I took my daughter to the park today, something I am getting to do more regularly now that spring is finally rolling out of bed and asking winter to stop showing off. Vi is just over 18 months now. When she feels comfortable, she is incredibly vocal. Words are experimental songs for her, their vowels contorting into many shapes and pitched in ever changing frequencies. Every emotion is accompanied by some vocalization. Yes, tantrums, but also the unabashed enjoyment of swinging in a swing. There's an absolute and unrepeatable unity in her glee and the expression of that glee with sound. It creates a kind of ecstatic feedback loop –
"I am happy so I make a sound, which makes me happier so I make more sound, which makes me happier so…"
We've all had that ability to uninhibitedly vocalize our thoughts and feelings, but probably have not retained much of it. There's good reason for this, of course. We couldn't function as a society if we all pitched a fit at the top of our lungs every time some little thing sets us off, every time we don't get our way. Nor is it wise to vocalize every thought that occurs to us, especially if it is only half-baked. Still, I can't help but feel a pang for the loss of that joyous howl in myself.

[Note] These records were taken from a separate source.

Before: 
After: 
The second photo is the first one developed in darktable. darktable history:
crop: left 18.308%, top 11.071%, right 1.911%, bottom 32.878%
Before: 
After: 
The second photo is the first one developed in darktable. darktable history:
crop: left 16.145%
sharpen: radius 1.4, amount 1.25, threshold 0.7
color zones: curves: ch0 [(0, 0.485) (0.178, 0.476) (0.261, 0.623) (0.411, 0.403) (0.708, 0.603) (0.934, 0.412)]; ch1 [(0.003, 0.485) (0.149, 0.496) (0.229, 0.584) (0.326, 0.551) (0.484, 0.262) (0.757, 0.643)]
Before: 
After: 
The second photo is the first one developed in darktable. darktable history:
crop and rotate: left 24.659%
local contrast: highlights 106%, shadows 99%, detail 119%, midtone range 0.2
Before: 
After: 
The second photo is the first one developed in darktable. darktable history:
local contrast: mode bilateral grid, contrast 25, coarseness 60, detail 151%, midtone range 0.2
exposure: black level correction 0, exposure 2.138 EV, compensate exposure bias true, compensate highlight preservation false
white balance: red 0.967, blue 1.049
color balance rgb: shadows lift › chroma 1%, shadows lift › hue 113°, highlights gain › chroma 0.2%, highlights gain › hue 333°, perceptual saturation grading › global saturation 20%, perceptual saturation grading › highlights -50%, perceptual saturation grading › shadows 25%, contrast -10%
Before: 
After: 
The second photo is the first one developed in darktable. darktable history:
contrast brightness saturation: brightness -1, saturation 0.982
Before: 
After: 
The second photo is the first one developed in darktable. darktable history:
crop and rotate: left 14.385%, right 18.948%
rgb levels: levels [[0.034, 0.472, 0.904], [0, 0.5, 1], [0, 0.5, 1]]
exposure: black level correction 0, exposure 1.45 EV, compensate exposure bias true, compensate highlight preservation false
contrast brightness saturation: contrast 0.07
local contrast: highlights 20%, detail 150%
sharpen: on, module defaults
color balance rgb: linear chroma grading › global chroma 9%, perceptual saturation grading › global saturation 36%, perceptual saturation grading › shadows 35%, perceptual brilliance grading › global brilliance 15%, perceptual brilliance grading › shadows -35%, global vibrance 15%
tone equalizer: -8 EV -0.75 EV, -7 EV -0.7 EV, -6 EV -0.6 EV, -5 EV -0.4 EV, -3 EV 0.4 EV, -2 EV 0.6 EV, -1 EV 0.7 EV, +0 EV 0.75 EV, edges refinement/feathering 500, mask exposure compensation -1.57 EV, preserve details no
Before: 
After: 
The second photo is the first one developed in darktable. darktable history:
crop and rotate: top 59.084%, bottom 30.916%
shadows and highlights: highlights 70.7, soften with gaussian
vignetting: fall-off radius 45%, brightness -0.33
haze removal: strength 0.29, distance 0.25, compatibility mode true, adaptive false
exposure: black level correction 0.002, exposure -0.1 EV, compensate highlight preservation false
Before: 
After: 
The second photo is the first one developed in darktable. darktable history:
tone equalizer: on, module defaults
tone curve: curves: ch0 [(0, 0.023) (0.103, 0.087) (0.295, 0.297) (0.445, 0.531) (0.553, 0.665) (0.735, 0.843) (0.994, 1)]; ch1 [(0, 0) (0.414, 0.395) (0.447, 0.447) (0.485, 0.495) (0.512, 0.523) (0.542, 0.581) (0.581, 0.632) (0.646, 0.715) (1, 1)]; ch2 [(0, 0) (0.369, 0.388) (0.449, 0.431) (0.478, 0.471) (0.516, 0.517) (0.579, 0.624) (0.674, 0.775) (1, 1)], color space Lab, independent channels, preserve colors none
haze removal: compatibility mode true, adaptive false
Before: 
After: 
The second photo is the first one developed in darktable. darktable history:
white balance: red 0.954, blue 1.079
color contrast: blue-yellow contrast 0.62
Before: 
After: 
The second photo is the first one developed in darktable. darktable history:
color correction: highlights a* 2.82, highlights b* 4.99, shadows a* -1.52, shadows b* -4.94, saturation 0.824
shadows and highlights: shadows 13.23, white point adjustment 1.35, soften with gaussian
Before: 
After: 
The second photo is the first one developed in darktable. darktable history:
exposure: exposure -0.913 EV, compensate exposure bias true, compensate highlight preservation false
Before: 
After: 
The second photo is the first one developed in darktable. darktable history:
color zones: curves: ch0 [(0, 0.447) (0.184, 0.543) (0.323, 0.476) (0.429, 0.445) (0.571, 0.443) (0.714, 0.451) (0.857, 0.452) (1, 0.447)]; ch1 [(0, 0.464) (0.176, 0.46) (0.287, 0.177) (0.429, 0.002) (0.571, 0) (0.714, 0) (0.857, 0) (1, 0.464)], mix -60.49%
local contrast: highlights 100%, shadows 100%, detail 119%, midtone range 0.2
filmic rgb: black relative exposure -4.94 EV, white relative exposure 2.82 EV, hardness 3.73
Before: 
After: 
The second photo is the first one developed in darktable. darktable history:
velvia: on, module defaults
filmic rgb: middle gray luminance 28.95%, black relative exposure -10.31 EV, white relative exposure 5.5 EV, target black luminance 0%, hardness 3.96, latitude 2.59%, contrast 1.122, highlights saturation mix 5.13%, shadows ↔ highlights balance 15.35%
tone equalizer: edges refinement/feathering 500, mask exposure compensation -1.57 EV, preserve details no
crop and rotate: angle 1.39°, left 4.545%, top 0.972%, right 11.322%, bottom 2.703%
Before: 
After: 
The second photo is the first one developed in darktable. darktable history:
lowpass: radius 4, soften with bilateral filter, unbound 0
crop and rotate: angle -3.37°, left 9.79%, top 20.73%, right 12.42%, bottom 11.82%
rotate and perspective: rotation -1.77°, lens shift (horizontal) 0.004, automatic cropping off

Teaching Shakespeare, as I am this semester, is always a good opportunity to examine how we can get back in touch with that ability to feel out loud. Actors explore the power of words and sound for expression. In Shakespeare’s works, words call the world into being. They shape emotion and thought with biting consonants, seething sibilants, or caressing vowels. For the theatre, that kind of work is incredibly valuable. Lately, I can't help but wonder how these explorations apply to life off stage. What can we learn from characters who freely express and construct their thoughts aloud? Yes, restraint can be positive, but why not give ourselves the option to express more openly?
I have great sympathy for the desire to keep vocal expression on a short leash. Our voices are a strange part of our body – difficult to control, able to escape our physical selves, only really existing in so far as they are heard by others. What's more, they give our thoughts expression, making them more material. They convey our emotions, which sometimes we don't fully understand before they are expressed. In short, our voices make us known to others. They send out a signal that we cannot fully control and can’t be certain how that signal is received.
To use our voices, we send out a piece of ourselves with no guarantees for what follows.
No wonder we choke things back, keep our lips tight, or moderate our tones to near neutrality so often. No wonder the urge to hold back from contributing our thoughts in class is so compelling. Or why I, for one, like the luxury of writing thoughts down, editing, editing, editing, and then send my thoughts out in a form that allows me to avoid seeing how others react. There is great risk in making ourselves known to others.
But, if this kind of control is such a good thing, why do I feel that pang when I know that I am vocally holding back?
The truth, I suspect, is that what little I gain from holding back is often of questionable worth compared to what I could receive by expressing myself more fully. Our voices and our words have the ability to transform others and ourselves. Our expression of an idea coupled with passion (if we allow ourselves to feel it out loud) has the ability to affect others, heart and mind. It can make concrete changes in the world.
I am not the first to note that what we say is inextricably linked to how we say it, but I would underline that this does not simply apply to word choice or medium. It applies to whether we feel the words we express.
Whether we let ourselves be known in the expression.
This is important, because the emotion in our voices can give our ideas added vitality. They can make them more compelling to someone else. Not every interaction needs to be fraught with impassioned words, but why not let ourselves get excited when we toss around ideas in class discussions? Why not let our reactions be heard? Our outrage for this? Our sorrow for them? Our excitement for that? Maybe it will spark something, or help an idea stick around for long enough to spread beyond class. Maybe it will change someone.
While it may not be earth shattering, hearing Vi howl for joy on a swing changes me. I have a better day because I share in that joy.